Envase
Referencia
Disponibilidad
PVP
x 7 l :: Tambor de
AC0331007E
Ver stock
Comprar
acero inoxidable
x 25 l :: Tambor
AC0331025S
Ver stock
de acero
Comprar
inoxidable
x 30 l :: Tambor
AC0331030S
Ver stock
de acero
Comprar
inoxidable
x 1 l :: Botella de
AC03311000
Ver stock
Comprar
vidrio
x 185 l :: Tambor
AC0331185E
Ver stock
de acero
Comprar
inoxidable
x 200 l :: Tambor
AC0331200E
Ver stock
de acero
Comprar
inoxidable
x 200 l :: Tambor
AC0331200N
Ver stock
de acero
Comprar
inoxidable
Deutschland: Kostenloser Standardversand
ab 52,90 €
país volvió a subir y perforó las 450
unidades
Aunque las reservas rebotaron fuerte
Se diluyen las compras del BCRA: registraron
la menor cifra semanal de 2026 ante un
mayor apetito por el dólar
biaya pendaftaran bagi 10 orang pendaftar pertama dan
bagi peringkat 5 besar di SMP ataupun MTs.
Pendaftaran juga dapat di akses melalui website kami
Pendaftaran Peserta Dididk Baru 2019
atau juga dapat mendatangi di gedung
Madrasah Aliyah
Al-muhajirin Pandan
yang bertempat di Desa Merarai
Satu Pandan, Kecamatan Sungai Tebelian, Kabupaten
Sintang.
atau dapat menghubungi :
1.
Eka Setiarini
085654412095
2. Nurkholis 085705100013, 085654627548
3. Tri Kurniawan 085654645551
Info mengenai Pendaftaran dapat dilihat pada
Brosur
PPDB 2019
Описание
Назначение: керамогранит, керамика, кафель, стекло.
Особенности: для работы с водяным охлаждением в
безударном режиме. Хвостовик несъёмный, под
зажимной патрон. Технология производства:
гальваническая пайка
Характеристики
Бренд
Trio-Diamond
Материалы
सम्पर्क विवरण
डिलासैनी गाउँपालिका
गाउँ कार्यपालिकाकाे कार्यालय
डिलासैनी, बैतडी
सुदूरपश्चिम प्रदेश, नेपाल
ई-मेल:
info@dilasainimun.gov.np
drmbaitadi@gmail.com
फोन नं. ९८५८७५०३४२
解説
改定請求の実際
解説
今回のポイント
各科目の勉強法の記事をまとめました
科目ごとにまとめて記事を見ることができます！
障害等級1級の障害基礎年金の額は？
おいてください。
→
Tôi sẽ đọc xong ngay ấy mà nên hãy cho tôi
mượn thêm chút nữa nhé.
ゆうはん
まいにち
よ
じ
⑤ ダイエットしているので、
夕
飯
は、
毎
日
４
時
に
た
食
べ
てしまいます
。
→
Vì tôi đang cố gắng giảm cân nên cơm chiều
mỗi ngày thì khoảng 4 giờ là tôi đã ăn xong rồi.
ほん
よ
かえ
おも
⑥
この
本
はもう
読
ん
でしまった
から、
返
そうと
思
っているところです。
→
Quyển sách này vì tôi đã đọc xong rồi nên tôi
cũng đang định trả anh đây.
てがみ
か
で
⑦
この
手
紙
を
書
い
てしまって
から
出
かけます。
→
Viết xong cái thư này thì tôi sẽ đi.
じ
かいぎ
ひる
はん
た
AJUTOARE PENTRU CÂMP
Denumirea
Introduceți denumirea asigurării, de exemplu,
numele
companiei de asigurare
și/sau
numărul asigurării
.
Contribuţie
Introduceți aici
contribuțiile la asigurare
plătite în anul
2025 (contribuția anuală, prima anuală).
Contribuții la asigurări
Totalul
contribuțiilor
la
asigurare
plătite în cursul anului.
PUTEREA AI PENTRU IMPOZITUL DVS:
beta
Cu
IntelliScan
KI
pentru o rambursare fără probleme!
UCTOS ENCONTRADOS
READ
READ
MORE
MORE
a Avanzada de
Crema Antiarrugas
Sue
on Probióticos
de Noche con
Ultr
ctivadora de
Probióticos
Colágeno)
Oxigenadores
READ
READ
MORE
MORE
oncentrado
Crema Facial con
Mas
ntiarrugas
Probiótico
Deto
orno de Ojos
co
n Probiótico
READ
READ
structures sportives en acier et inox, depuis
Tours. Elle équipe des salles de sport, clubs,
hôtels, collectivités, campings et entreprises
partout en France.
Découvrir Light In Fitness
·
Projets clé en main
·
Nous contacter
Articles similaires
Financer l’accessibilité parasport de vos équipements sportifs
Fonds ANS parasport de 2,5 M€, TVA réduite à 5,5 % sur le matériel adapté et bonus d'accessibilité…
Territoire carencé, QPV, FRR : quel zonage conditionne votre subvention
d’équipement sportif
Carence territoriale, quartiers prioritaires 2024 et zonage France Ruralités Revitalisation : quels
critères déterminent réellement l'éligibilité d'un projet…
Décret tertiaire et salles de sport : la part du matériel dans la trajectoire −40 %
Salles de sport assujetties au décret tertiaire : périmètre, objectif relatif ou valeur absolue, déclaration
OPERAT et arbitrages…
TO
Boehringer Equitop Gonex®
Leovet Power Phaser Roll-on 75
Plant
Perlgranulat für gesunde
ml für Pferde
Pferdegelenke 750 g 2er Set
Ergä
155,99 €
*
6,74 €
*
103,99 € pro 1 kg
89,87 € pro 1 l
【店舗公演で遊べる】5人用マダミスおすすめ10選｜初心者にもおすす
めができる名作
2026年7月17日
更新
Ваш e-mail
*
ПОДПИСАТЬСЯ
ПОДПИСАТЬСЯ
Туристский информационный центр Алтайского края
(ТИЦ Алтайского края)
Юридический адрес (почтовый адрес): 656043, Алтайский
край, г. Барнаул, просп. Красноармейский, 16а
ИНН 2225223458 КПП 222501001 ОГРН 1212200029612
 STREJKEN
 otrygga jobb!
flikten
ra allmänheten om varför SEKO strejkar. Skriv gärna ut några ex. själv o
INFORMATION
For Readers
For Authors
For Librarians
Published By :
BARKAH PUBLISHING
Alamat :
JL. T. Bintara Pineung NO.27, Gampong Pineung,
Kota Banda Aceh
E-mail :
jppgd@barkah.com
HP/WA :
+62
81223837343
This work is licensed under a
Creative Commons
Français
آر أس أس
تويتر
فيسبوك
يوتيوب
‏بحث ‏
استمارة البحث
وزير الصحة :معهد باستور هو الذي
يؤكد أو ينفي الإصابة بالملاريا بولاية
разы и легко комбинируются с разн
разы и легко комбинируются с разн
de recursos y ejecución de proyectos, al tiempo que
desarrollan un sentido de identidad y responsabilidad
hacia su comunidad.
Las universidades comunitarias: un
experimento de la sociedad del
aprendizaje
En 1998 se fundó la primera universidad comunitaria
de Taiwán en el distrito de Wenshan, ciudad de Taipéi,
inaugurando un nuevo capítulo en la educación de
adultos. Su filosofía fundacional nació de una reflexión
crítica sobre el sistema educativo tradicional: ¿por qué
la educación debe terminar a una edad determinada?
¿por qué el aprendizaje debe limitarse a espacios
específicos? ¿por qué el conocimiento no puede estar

+++

## To-do item:
Please repeat the data in full so that nothing differs from the original.

## Answer to the problem:
Envase
Referencia
Disponibilidad
PVP
x 7 l :: Tambor de
AC0331007E
Ver stock
Comprar
acero inoxidable
x 25 l :: Tambor
AC0331025S
Ver stock
de acero
Comprar
inoxidable
x 30 l :: Tambor
AC0331030S
Ver stock
de acero
Comprar
inoxidable
x 1 l :: Botella de
AC03311000
Ver stock
Comprar
vidrio
x 185 l :: Tambor
AC0331185E
Ver stock
de acero
Comprar
inoxidable
x 200 l :: Tambor
AC0331200E
Ver stock
de acero
Comprar
inoxidable
x 200 l :: Tambor
AC0331200N
Ver stock
de acero
Comprar
inoxidable
Deutschland: Kostenloser Standardversand
ab 52,90 €
país volvió a subir y perforó las 450
unidades
Aunque las reservas rebotaron fuerte
Se diluyen las compras del BCRA: registraron
la menor cifra semanal de 2026 ante un
mayor apetito por el dólar
biaya pendaftaran bagi 10 orang pendaftar pertama dan
bagi peringkat 5 besar di SMP ataupun MTs.
Pendaftaran juga dapat di akses melalui website kami
Pendaftaran Peserta Dididk Baru 2019
atau juga dapat mendatangi di gedung
Madrasah Aliyah
Al-muhajirin Pandan
yang bertempat di Desa Merarai
Satu Pandan, Kecamatan Sungai Tebelian, Kabupaten
Sintang.
atau dapat menghubungi :
1.
Eka Setiarini
085654412095
2. Nurkholis 085705100013, 085654627548
3. Tri Kurniawan 085654645551
Info mengenai Pendaftaran dapat dilihat pada
Brosur
PPDB 2019
Описание
Назначение: керамогранит, керамика, кафель, стекло.
Особенности: для работы с водяным охлаждением в
безударном режиме. Хвостовик несъёмный, под
зажимной патрон. Технология производства:
гальваническая пайка
Характеристики
Бренд
Trio-Diamond
Материалы
सम्पर्क विवरण
डिलासैनी गाउँपालिका
गाउँ कार्यपालिकाकाे कार्यालय
डिलासैनी, बैतडी
सुदूरपश्चिम प्रदेश, नेपाल
ई-मेल:
info@dilasainimun.gov.np
drmbaitadi@gmail.com
फोन नं. ९८५८७५०३४२
解説
改定請求の実際
解説
今回のポイント
各科目の勉強法の記事をまとめました
科目ごとにまとめて記事を見ることができます！
障害等級1級の障害基礎年金の額は？
おいてください。
→
Tôi sẽ đọc xong ngay ấy mà nên hãy cho tôi
mượn thêm chút nữa nhé.
ゆうはん
まいにち
よ
じ
⑤ ダイエットしているので、
夕
飯
は、
毎
日
４
時
に
た
食
べ
てしまいます
。
→
Vì tôi đang cố gắng giảm cân nên cơm chiều
mỗi ngày thì khoảng 4 giờ là tôi đã ăn xong rồi.
ほん
よ
かえ
おも
⑥
この
本
はもう
読
ん
でしまった
から、
返
そうと
思
っているところです。
→
Quyển sách này vì tôi đã đọc xong rồi nên tôi
cũng đang định trả anh đây.
てがみ
か
で
⑦
この
手
紙
を
書
い
てしまって
から
出
かけます。
→
Viết xong cái thư này thì tôi sẽ đi.
じ
かいぎ
ひる
はん
た
AJUTOARE PENTRU CÂMP
Denumirea
Introduceți denumirea asigurării, de exemplu,
numele
companiei de asigurare
și/sau
numărul asigurării
.
Contribuţie
Introduceți aici
contribuțiile la asigurare
plătite în anul
2025 (contribuția anuală, prima anuală).
Contribuții la asigurări
Totalul
contribuțiilor
la
asigurare
plătite în cursul anului.
PUTEREA AI PENTRU IMPOZITUL DVS:
beta
Cu
IntelliScan
KI
pentru o rambursare fără probleme!
UCTOS ENCONTRADOS
READ
READ
MORE
MORE
a Avanzada de
Crema Antiarrugas
Sue
on Probióticos
de Noche con
Ultr
ctivadora de
Probióticos
Colágeno)
Oxigenadores
READ
READ
MORE
MORE
oncentrado
Crema Facial con
Mas
ntiarrugas
Probiótico
Deto
orno de Ojos
co
n Probiótico
READ
READ
structures sportives en acier et inox, depuis
Tours. Elle équipe des salles de sport, clubs,
hôtels, collectivités, campings et entreprises
partout en France.
Découvrir Light In Fitness
·
Projets clé en main
·
Nous contacter
Articles similaires
Financer l’accessibilité parasport de vos équipements sportifs
Fonds ANS parasport de 2,5 M€, TVA réduite à 5,5 % sur le matériel adapté et bonus d'accessibilité…
Territoire carencé, QPV, FRR : quel zonage conditionne votre subvention
d’équipement sportif
Carence territoriale, quartiers prioritaires 2024 et zonage France Ruralités Revitalisation : quels
critères déterminent réellement l'éligibilité d'un projet…
Décret tertiaire et salles de sport : la part du matériel dans la trajectoire −40 %
Salles de sport assujetties au décret tertiaire : périmètre, objectif relatif ou valeur absolue, déclaration
OPERAT et arbitrages…
TO
Boehringer Equitop Gonex®
Leovet Power Phaser Roll-on 75
Plant
Perlgranulat für gesunde
ml für Pferde
Pferdegelenke 750 g 2er Set
Ergä
155,99 €
*
6,74 €
*
103,99 € pro 1 kg
89,87 € pro 1 l
【店舗公演で遊べる】5人用マダミスおすすめ10選｜初心者にもおすす
めができる名作
2026年7月17日
更新
Ваш e-mail
*
ПОДПИСАТЬСЯ
ПОДПИСАТЬСЯ
Туристский информационный центр Алтайского края
(ТИЦ Алтайского края)
Юридический адрес (почтовый адрес): 656043, Алтайский
край, г. Барнаул, просп. Красноармейский, 16а
ИНН 2225223458 КПП 222501001 ОГРН 1212200029612
 STREJKEN
 otrygga jobb!
flikten
ra allmänheten om varför SEKO strejkar. Skriv gärna ut några ex. själv o
INFORMATION
For Readers
For Authors
For Librarians
Published By :
BARKAH PUBLISHING
Alamat :
JL. T. Bintara Pineung NO.27, Gampong Pineung,
Kota Banda Aceh
E-mail :
jppgd@barkah.com
HP/WA :
+62
81223837343
This work is licensed under a
Creative Commons
Français
آر أس أس
تويتر
فيسبوك
يوتيوب
‏بحث ‏
استمارة البحث
وزير الصحة :معهد باستور هو الذي
يؤكد أو ينفي الإصابة بالملاريا بولاية
разы и легко комбинируются с разн
разы и легко комбинируются с разн
de recursos y ejecución de proyectos, al tiempo que
desarrollan un sentido de identidad y responsabilidad
hacia su comunidad.
Las universidades comunitarias: un
experimento de la sociedad del
aprendizaje
En 1998 se fundó la primera universidad comunitaria
de Taiwán en el distrito de Wenshan, ciudad de Taipéi,
inaugurando un nuevo capítulo en la educación de
adultos. Su filosofía fundacional nació de una reflexión
crítica sobre el sistema educativo tradicional: ¿por qué
la educación debe terminar a una edad determinada?
¿por qué el aprendizaje debe limitarse a espacios
específicos? ¿por qué el conocimiento no puede estar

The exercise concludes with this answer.